▸ TASK INSTRUCTIONS
Copy out every row that follows, line for line, without changing a single character.

▸ PROVIDED RECORDS
■ ■ ■ ■
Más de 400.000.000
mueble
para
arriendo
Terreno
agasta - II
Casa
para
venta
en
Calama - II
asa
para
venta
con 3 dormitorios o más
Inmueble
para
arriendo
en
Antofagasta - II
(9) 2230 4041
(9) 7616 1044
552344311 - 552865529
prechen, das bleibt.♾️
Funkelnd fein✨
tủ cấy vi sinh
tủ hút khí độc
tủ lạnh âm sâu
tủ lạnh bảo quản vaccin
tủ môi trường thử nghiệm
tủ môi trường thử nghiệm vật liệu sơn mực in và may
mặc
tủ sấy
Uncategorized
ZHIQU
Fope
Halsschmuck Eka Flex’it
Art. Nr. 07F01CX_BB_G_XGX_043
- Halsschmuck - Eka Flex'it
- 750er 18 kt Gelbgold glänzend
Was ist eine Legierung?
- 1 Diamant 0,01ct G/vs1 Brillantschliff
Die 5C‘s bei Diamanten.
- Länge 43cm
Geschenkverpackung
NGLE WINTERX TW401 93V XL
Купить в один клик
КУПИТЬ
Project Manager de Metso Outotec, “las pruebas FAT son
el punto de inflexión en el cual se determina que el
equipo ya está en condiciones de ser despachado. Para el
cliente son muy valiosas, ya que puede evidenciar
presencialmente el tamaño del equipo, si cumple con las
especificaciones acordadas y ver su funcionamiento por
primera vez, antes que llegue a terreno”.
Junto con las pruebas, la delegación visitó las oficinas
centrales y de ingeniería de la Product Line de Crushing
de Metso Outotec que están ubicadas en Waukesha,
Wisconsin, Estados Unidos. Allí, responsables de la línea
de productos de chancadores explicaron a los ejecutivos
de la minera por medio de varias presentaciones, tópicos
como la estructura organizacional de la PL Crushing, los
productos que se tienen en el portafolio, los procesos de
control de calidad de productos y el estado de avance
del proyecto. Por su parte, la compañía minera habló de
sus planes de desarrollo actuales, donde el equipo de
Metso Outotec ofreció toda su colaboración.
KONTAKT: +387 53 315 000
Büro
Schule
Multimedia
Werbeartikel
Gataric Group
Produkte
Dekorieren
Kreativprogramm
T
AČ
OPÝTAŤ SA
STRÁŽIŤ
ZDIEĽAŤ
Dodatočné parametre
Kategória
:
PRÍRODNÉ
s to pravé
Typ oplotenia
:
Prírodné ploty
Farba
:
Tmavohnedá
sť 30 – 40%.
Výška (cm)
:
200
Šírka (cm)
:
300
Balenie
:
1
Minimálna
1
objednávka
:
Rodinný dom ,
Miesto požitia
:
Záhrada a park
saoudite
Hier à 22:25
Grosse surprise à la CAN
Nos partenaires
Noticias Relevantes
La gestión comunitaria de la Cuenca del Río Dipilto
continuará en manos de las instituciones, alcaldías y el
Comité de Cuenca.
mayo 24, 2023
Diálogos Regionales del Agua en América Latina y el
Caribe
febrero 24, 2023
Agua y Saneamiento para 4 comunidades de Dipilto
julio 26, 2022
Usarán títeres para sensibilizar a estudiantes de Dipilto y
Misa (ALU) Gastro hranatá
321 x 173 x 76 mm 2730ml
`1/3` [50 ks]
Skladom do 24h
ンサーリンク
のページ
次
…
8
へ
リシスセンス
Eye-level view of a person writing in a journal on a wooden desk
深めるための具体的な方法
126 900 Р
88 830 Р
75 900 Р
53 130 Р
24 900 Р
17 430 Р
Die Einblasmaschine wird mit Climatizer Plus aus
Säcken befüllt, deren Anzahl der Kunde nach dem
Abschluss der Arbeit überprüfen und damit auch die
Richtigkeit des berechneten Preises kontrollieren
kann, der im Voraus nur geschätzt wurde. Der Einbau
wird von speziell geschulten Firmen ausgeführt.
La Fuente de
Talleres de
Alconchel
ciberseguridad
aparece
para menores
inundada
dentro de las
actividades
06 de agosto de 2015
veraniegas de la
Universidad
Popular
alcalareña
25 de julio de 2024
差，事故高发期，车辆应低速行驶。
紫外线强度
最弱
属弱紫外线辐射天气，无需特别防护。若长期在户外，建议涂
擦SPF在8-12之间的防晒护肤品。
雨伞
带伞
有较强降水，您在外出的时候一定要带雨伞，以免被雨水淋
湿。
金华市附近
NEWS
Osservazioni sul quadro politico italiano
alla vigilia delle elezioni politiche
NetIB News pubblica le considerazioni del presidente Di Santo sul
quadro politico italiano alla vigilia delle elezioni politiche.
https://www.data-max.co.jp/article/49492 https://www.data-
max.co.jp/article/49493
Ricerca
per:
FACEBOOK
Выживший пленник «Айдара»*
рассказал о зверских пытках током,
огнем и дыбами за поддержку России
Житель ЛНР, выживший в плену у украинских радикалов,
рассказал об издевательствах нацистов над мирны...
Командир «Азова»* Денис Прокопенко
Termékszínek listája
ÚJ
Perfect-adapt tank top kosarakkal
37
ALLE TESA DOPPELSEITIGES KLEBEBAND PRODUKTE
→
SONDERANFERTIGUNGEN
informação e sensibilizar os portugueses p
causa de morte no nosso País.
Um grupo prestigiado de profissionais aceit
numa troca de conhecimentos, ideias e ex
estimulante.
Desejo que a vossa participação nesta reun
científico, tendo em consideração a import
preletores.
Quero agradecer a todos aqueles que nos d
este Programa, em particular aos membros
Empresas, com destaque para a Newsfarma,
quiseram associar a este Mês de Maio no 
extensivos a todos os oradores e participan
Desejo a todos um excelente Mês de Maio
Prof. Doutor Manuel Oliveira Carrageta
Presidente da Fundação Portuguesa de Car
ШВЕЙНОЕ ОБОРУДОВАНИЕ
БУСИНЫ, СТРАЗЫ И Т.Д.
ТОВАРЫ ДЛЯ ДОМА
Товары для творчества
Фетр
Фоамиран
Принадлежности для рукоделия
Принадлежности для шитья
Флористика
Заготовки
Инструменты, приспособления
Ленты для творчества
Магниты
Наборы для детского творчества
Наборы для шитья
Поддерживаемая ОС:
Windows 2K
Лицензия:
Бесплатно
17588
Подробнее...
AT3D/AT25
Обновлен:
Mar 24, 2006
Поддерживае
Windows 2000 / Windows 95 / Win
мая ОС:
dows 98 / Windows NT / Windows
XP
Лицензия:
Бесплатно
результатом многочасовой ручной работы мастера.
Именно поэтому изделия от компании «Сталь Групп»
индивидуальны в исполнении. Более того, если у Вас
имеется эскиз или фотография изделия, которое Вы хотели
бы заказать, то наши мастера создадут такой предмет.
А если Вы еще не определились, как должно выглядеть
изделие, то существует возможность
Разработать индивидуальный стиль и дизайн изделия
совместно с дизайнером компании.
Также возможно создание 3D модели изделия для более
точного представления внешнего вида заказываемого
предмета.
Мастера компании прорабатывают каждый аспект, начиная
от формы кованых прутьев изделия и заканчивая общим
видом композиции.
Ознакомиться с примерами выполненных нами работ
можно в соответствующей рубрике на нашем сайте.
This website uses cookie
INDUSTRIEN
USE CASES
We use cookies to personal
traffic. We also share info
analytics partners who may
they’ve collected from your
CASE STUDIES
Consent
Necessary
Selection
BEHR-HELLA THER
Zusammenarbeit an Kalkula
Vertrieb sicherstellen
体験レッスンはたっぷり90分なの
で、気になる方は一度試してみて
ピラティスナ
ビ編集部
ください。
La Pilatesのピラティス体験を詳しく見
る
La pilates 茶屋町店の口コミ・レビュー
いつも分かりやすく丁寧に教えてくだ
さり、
■ ■ ■ ■
▸ RESPONSE AREA
Más de 400.000.000
mueble
para
arriendo
Terreno
agasta - II
Casa
para
venta
en
Calama - II
asa
para
venta
con 3 dormitorios o más
Inmueble
para
arriendo
en
Antofagasta - II
(9) 2230 4041
(9) 7616 1044
552344311 - 552865529
prechen, das bleibt.♾️
Funkelnd fein✨
tủ cấy vi sinh
tủ hút khí độc
tủ lạnh âm sâu
tủ lạnh bảo quản vaccin
tủ môi trường thử nghiệm
tủ môi trường thử nghiệm vật liệu sơn mực in và may
mặc
tủ sấy
Uncategorized
ZHIQU
Fope
Halsschmuck Eka Flex’it
Art. Nr. 07F01CX_BB_G_XGX_043
- Halsschmuck - Eka Flex'it
- 750er 18 kt Gelbgold glänzend
Was ist eine Legierung?
- 1 Diamant 0,01ct G/vs1 Brillantschliff
Die 5C‘s bei Diamanten.
- Länge 43cm
Geschenkverpackung
NGLE WINTERX TW401 93V XL
Купить в один клик
КУПИТЬ
Project Manager de Metso Outotec, “las pruebas FAT son
el punto de inflexión en el cual se determina que el
equipo ya está en condiciones de ser despachado. Para el
cliente son muy valiosas, ya que puede evidenciar
presencialmente el tamaño del equipo, si cumple con las
especificaciones acordadas y ver su funcionamiento por
primera vez, antes que llegue a terreno”.
Junto con las pruebas, la delegación visitó las oficinas
centrales y de ingeniería de la Product Line de Crushing
de Metso Outotec que están ubicadas en Waukesha,
Wisconsin, Estados Unidos. Allí, responsables de la línea
de productos de chancadores explicaron a los ejecutivos
de la minera por medio de varias presentaciones, tópicos
como la estructura organizacional de la PL Crushing, los
productos que se tienen en el portafolio, los procesos de
control de calidad de productos y el estado de avance
del proyecto. Por su parte, la compañía minera habló de
sus planes de desarrollo actuales, donde el equipo de
Metso Outotec ofreció toda su colaboración.
KONTAKT: +387 53 315 000
Büro
Schule
Multimedia
Werbeartikel
Gataric Group
Produkte
Dekorieren
Kreativprogramm
T
AČ
OPÝTAŤ SA
STRÁŽIŤ
ZDIEĽAŤ
Dodatočné parametre
Kategória
:
PRÍRODNÉ
s to pravé
Typ oplotenia
:
Prírodné ploty
Farba
:
Tmavohnedá
sť 30 – 40%.
Výška (cm)
:
200
Šírka (cm)
:
300
Balenie
:
1
Minimálna
1
objednávka
:
Rodinný dom ,
Miesto požitia
:
Záhrada a park
saoudite
Hier à 22:25
Grosse surprise à la CAN
Nos partenaires
Noticias Relevantes
La gestión comunitaria de la Cuenca del Río Dipilto
continuará en manos de las instituciones, alcaldías y el
Comité de Cuenca.
mayo 24, 2023
Diálogos Regionales del Agua en América Latina y el
Caribe
febrero 24, 2023
Agua y Saneamiento para 4 comunidades de Dipilto
julio 26, 2022
Usarán títeres para sensibilizar a estudiantes de Dipilto y
Misa (ALU) Gastro hranatá
321 x 173 x 76 mm 2730ml
`1/3` [50 ks]
Skladom do 24h
ンサーリンク
のページ
次
…
8
へ
リシスセンス
Eye-level view of a person writing in a journal on a wooden desk
深めるための具体的な方法
126 900 Р
88 830 Р
75 900 Р
53 130 Р
24 900 Р
17 430 Р
Die Einblasmaschine wird mit Climatizer Plus aus
Säcken befüllt, deren Anzahl der Kunde nach dem
Abschluss der Arbeit überprüfen und damit auch die
Richtigkeit des berechneten Preises kontrollieren
kann, der im Voraus nur geschätzt wurde. Der Einbau
wird von speziell geschulten Firmen ausgeführt.
La Fuente de
Talleres de
Alconchel
ciberseguridad
aparece
para menores
inundada
dentro de las
actividades
06 de agosto de 2015
veraniegas de la
Universidad
Popular
alcalareña
25 de julio de 2024
差，事故高发期，车辆应低速行驶。
紫外线强度
最弱
属弱紫外线辐射天气，无需特别防护。若长期在户外，建议涂
擦SPF在8-12之间的防晒护肤品。
雨伞
带伞
有较强降水，您在外出的时候一定要带雨伞，以免被雨水淋
湿。
金华市附近
NEWS
Osservazioni sul quadro politico italiano
alla vigilia delle elezioni politiche
NetIB News pubblica le considerazioni del presidente Di Santo sul
quadro politico italiano alla vigilia delle elezioni politiche.
https://www.data-max.co.jp/article/49492 https://www.data-
max.co.jp/article/49493
Ricerca
per:
FACEBOOK
Выживший пленник «Айдара»*
рассказал о зверских пытках током,
огнем и дыбами за поддержку России
Житель ЛНР, выживший в плену у украинских радикалов,
рассказал об издевательствах нацистов над мирны...
Командир «Азова»* Денис Прокопенко
Termékszínek listája
ÚJ
Perfect-adapt tank top kosarakkal
37
ALLE TESA DOPPELSEITIGES KLEBEBAND PRODUKTE
→
SONDERANFERTIGUNGEN
informação e sensibilizar os portugueses p
causa de morte no nosso País.
Um grupo prestigiado de profissionais aceit
numa troca de conhecimentos, ideias e ex
estimulante.
Desejo que a vossa participação nesta reun
científico, tendo em consideração a import
preletores.
Quero agradecer a todos aqueles que nos d
este Programa, em particular aos membros
Empresas, com destaque para a Newsfarma,
quiseram associar a este Mês de Maio no 
extensivos a todos os oradores e participan
Desejo a todos um excelente Mês de Maio
Prof. Doutor Manuel Oliveira Carrageta
Presidente da Fundação Portuguesa de Car
ШВЕЙНОЕ ОБОРУДОВАНИЕ
БУСИНЫ, СТРАЗЫ И Т.Д.
ТОВАРЫ ДЛЯ ДОМА
Товары для творчества
Фетр
Фоамиран
Принадлежности для рукоделия
Принадлежности для шитья
Флористика
Заготовки
Инструменты, приспособления
Ленты для творчества
Магниты
Наборы для детского творчества
Наборы для шитья
Поддерживаемая ОС:
Windows 2K
Лицензия:
Бесплатно
17588
Подробнее...
AT3D/AT25
Обновлен:
Mar 24, 2006
Поддерживае
Windows 2000 / Windows 95 / Win
мая ОС:
dows 98 / Windows NT / Windows
XP
Лицензия:
Бесплатно
результатом многочасовой ручной работы мастера.
Именно поэтому изделия от компании «Сталь Групп»
индивидуальны в исполнении. Более того, если у Вас
имеется эскиз или фотография изделия, которое Вы хотели
бы заказать, то наши мастера создадут такой предмет.
А если Вы еще не определились, как должно выглядеть
изделие, то существует возможность
Разработать индивидуальный стиль и дизайн изделия
совместно с дизайнером компании.
Также возможно создание 3D модели изделия для более
точного представления внешнего вида заказываемого
предмета.
Мастера компании прорабатывают каждый аспект, начиная
от формы кованых прутьев изделия и заканчивая общим
видом композиции.
Ознакомиться с примерами выполненных нами работ
можно в соответствующей рубрике на нашем сайте.
This website uses cookie
INDUSTRIEN
USE CASES
We use cookies to personal
traffic. We also share info
analytics partners who may
they’ve collected from your
CASE STUDIES
Consent
Necessary
Selection
BEHR-HELLA THER
Zusammenarbeit an Kalkula
Vertrieb sicherstellen
体験レッスンはたっぷり90分なの
で、気になる方は一度試してみて
ピラティスナ
ビ編集部
ください。
La Pilatesのピラティス体験を詳しく見
る
La pilates 茶屋町店の口コミ・レビュー
いつも分かりやすく丁寧に教えてくだ
さり、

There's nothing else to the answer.